Em paralelo à observação de Sayers sobre o panorama da educação moderna inglesa na década de 1940, observamos, no Brasil, fenômeno similar e, talvez, ainda mais catastrófico: a proposta do BNCC, assim como as de outros programas nacionais, apresentam a sugestão de um currículo com uma grande variedade de assuntos geralmente abordados de forma superficial e desconexa; os programas de educação exigem que a criança, desde cedo, já aos 4 anos, seja submetida por inúmeras horas à “experiência escolar” na qual são bombardeadas com ideologias disfarçadas de conteúdo didático. O estudante passa horas em salas de aula mas, ainda sim, o programa de aprovação automática não exige do educador nem do estudante um padrão mínimo de qualidade de aprendizado. Os estudantes concluem o ensino médio sem dominar o idioma pátrio, não sabem diferenciar tempos verbais, não conseguem compreender a realidade que os cerca.
Prosseguindo em seu discurso, Sayers relata críticas comuns tecidas contra a educação escolástica. Num dos exemplos citados, comenta sobre um orador bastante volúvel do programa britânico “Brains Trust” que teria criticado que na “Idade Média era uma questão de fé saber quantos arcanjos poderiam dançar na ponta de uma agulha”. A autora explica que não era uma “questão de fé”, mas um exercício de debate lógico comum aplicado aos estudantes medievais, para que refletissem sobre a natureza da substância angelical, cuja resposta, era que os anjos seriam puras inteligências, e não matéria, mas limitados de modo que pudessem ter lugar no espaço, mas não extensão. A autora traça, de forma análoga, um paralelo com o pensamento humano, que seria, da mesma forma, não material e limitado.
Como solução para o problema da educação moderna, Sayers propõe o retorno às Artes do Trivium com certas adaptações ao nosso tempo. Ela propõe estágios de desenvolvimento: “Papagaio”, “Arrojado” e “Poético”. O estágio do “Papagaio” enfatizaria a Arte da Gramática, o estágio “Arrojado” o desenvolvimento da Lógica e, o estágio “Poético”, o da Retórica.
A autora sugere que o Latim deve ser introduzido o quanto antes, preferencialmente, já no estágio do “Papagaio”. Sayers reforça a importância da memorização, da narração oral e da recitação. Independente do conteúdo ensinado, o objetivo é criar ricas imagens mentais para fortalecer a memorização. Ao estudar História, por exemplo, o estudante deve ser introduzido aos principais fatos e personagens históricos com riqueza de detalhes: em que época viviam, como era a arquitetura, o vestuário? Desta forma, ao encontrar uma menção a uma data, o estudante tivesse em sua memória uma imagem mental sobre a época em questão.

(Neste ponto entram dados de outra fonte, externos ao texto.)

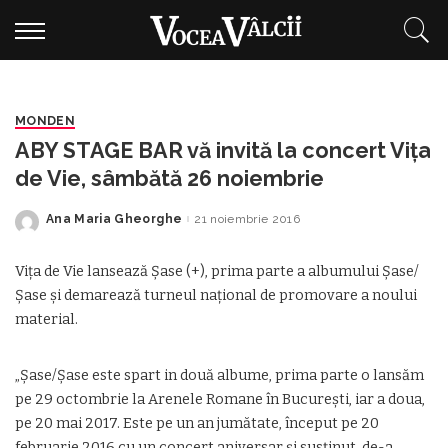
MONDEN
ABY STAGE BAR vă invită la concert Viţa
de Vie, sâmbătă 26 noiembrie
Ana Maria Gheorghe
21 noiembrie 2016
Posted
by
Vița de Vie lansează Șase (+), prima parte a albumului Șase/
Șase și demarează turneul național de promovare a noului
material.
„Șase/Șase este spart in două albume, prima parte o lansăm
pe 29 octombrie la Arenele Romane în București, iar a doua,
pe 20 mai 2017. Este pe un an jumătate, început pe 20
februarie 2016 cu un concert aniversar și susținut, de-a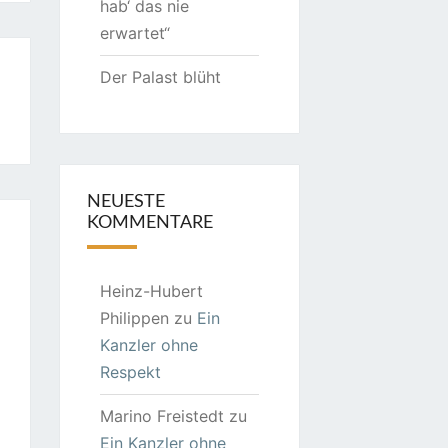
hab‘ das nie
erwartet“
Der Palast blüht
NEUESTE
KOMMENTARE
Heinz-Hubert
Philippen
zu
Ein
Kanzler ohne
Respekt
Marino Freistedt
zu
Ein Kanzler ohne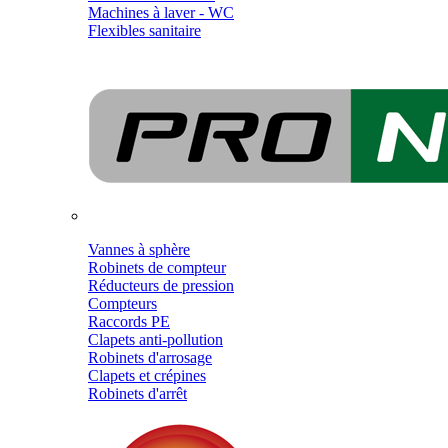
Machines à laver - WC
Flexibles sanitaire
Vannes à sphère
Robinets de compteur
Réducteurs de pression
Compteurs
Raccords PE
Clapets anti-pollution
Robinets d'arrosage
Clapets et crépines
Robinets d'arrêt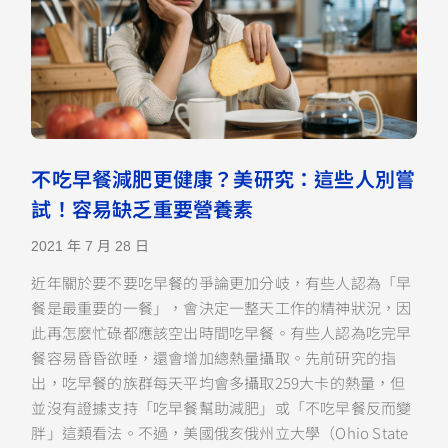
不吃早餐減肥更健康？美研究：這些人別嘗
試！容易缺乏重要營養素
2021 年 7 月 28 日
近年關於要不要吃早餐的爭論更加分岐，有些人認為「早
餐是最重要的一餐」，會決定一整天工作的精神狀況，因
此再怎麼忙碌都應該空出時間吃早餐。有些人認為吃完早
餐容易昏昏欲睡，還會增加總熱量攝取。先前研究的指
出，吃早餐的族群每天平均會多攝取259大卡的熱量，但
並沒有證據支持「吃早餐幫助減肥」或「不吃早餐反而變
胖」這類看法。不過，美國俄亥俄州立大學（Ohio State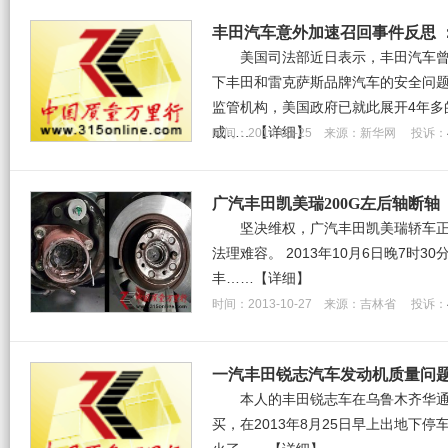
丰田汽车意外加速召回事件反思 
美国司法部近日表示，丰田汽车曾于
下丰田和雷克萨斯品牌汽车的安全问
监管机构，美国政府已就此展开4年多
成……
【详细】
时间：2014-03-25 来源：新华网 投诉：
广汽丰田凯美瑞200G左后轴断轴
坚决维权，广汽丰田凯美瑞轿车
法理难容。 2013年10月6日晚7时3
丰……
【详细】
时间：2013-10-27 来源：吉林省 投诉：
一汽丰田锐志汽车发动机质量问
本人的丰田锐志车在乌鲁木齐华
买，在2013年8月25日早上出地下停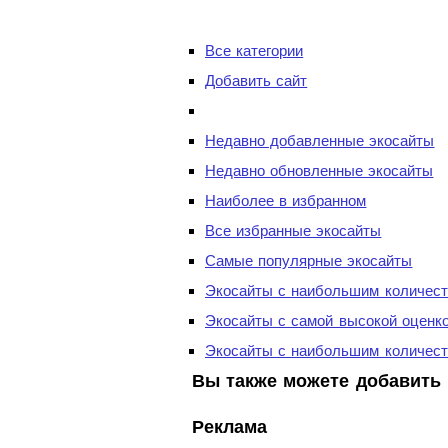
Все категории
Добавить сайт
Недавно добавленные экосайты
Недавно обновленные экосайты
Наиболее в избранном
Все избранные экосайты
Самые популярные экосайты
Экосайты с наибольшим количест
Экосайты с самой высокой оценк
Экосайты с наибольшим количест
Вы также можете добавить 
Реклама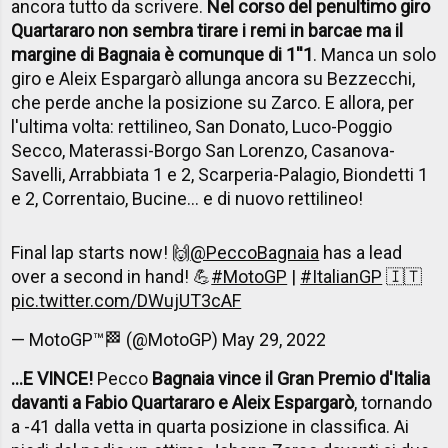
ancora tutto da scrivere.
Nel corso del penultimo giro
Quartararo non sembra tirare i remi in barcae ma il
margine di Bagnaia è comunque di 1''1
. Manca un solo
giro e Aleix Espargarò allunga ancora su Bezzecchi,
che perde anche la posizione su Zarco. E allora, per
l'ultima volta: rettilineo, San Donato, Luco-Poggio
Secco, Materassi-Borgo San Lorenzo, Casanova-
Savelli, Arrabbiata 1 e 2, Scarperia-Palagio, Biondetti 1
e 2, Correntaio, Bucine... e di nuovo rettilineo!
Final lap starts now! 🙌
@PeccoBagnaia
has a lead
over a second in hand! 💪
#MotoGP
|
#ItalianGP
🇮🇹
pic.twitter.com/DWujUT3cAF
— MotoGP™🏁 (@MotoGP)
May 29, 2022
...E VINCE!
Pecco
Bagnaia vince il Gran Premio d'Italia
davanti a Fabio Quartararo e Aleix Espargarò
, tornando
a -41 dalla vetta in quarta posizione in classifica. Ai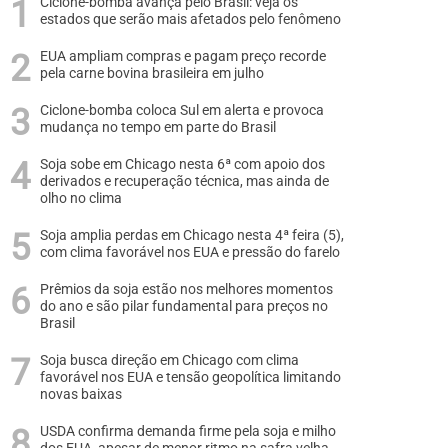
Ciclone-bomba avança pelo Brasil: veja os
estados que serão mais afetados pelo fenômeno
EUA ampliam compras e pagam preço recorde
pela carne bovina brasileira em julho
Ciclone-bomba coloca Sul em alerta e provoca
mudança no tempo em parte do Brasil
Soja sobe em Chicago nesta 6ª com apoio dos
derivados e recuperação técnica, mas ainda de
olho no clima
Soja amplia perdas em Chicago nesta 4ª feira (5),
com clima favorável nos EUA e pressão do farelo
Prêmios da soja estão nos melhores momentos
do ano e são pilar fundamental para preços no
Brasil
Soja busca direção em Chicago com clima
favorável nos EUA e tensão geopolítica limitando
novas baixas
USDA confirma demanda firme pela soja e milho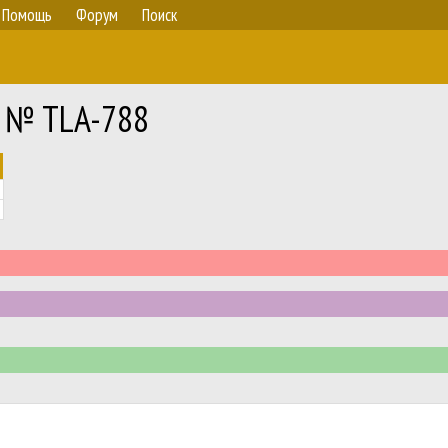
Помощь
Форум
Поиск
a № TLA-788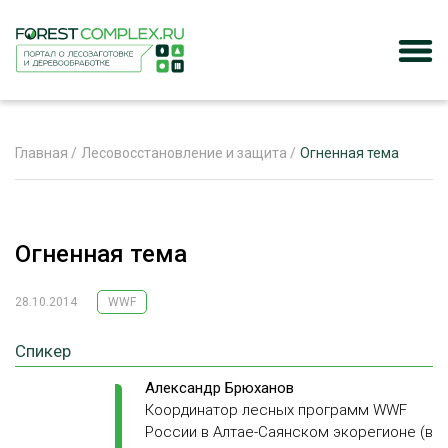
Главная
/
Лесовосстановление и защита
/
Огненная тема
ЖУРНАЛ «ЛЕСНОЙ КОМПЛЕКС»
Огненная тема
О ПРОЕКТЕ
РЕКЛАМОДАТЕЛЯМ
28.10.2014
WWF
Спикер
Александр Брюханов
ЛЕСНОЕ ХОЗЯЙСТВО
Координатор лесных программ WWF
ЭКСПЕРТНОЕ МНЕНИЕ
России в Алтае-Саянском экорегионе (в
ЛЕСОЗАГОТОВКА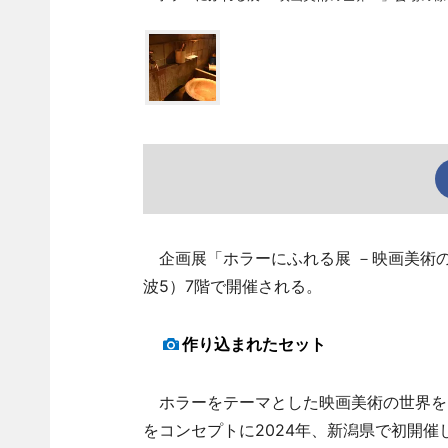
企画展「ホラーにふれる展 －映画美術の
波5）7階で開催される。
作り込まれたセット
ホラーをテーマとした映画美術の世界を
をコンセプトに2024年、新潟県で初開催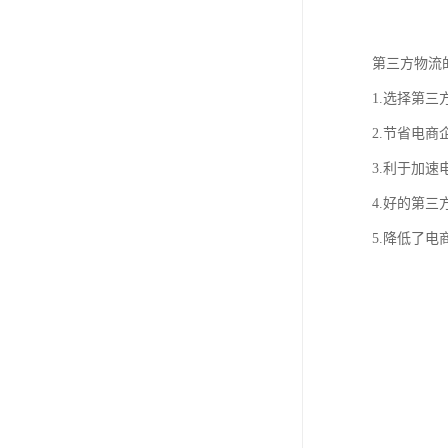
第三方物流
1.选择第
2.节省电
3.利于加
4.好的第
5.降低了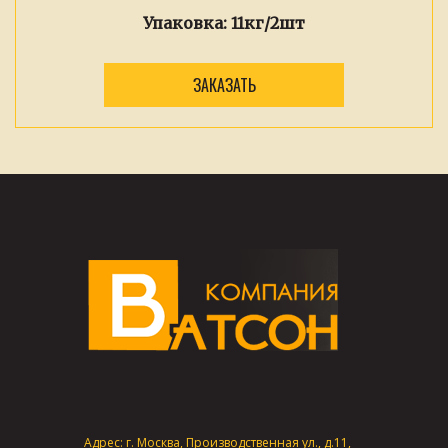
Упаковка:
11кг/2шт
ЗАКАЗАТЬ
Адрес: г. Москва, Производственная ул., д.11,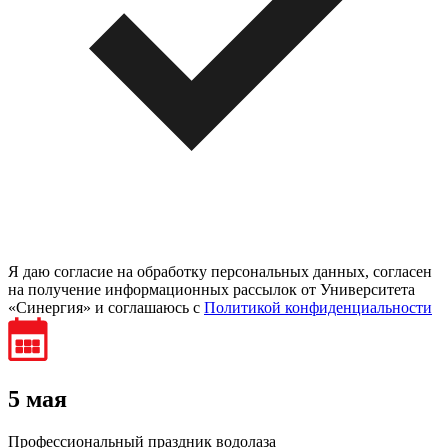
Я даю согласие на обработку персональных данных, согласен
на получение информационных рассылок от Университета
«Синергия» и соглашаюсь c
Политикой конфиденциальности
5 мая
Профессиональный праздник водолаза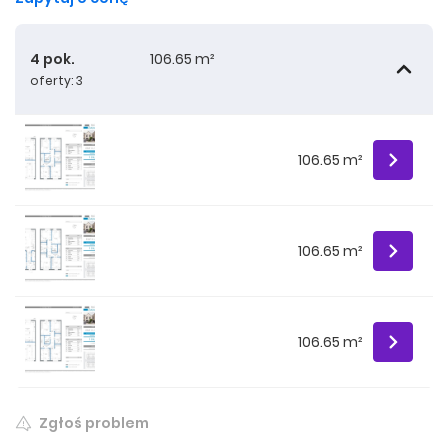
4 pok.
106.65 m²
oferty: 3
106.65 m²
106.65 m²
106.65 m²
Zgłoś problem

O mesmo tipo de abordagem era incentivado para estudo de ciências e geografia. Para matemática, por exemplo, é essencial que o estudante memorize as tabuadas de multiplicação e adição, para que consiga facilmente fazer qualquer cálculo mental. Para Sayers, nesta fase seria mais importante memorizar do que propriamente entender o conteúdo ensinado.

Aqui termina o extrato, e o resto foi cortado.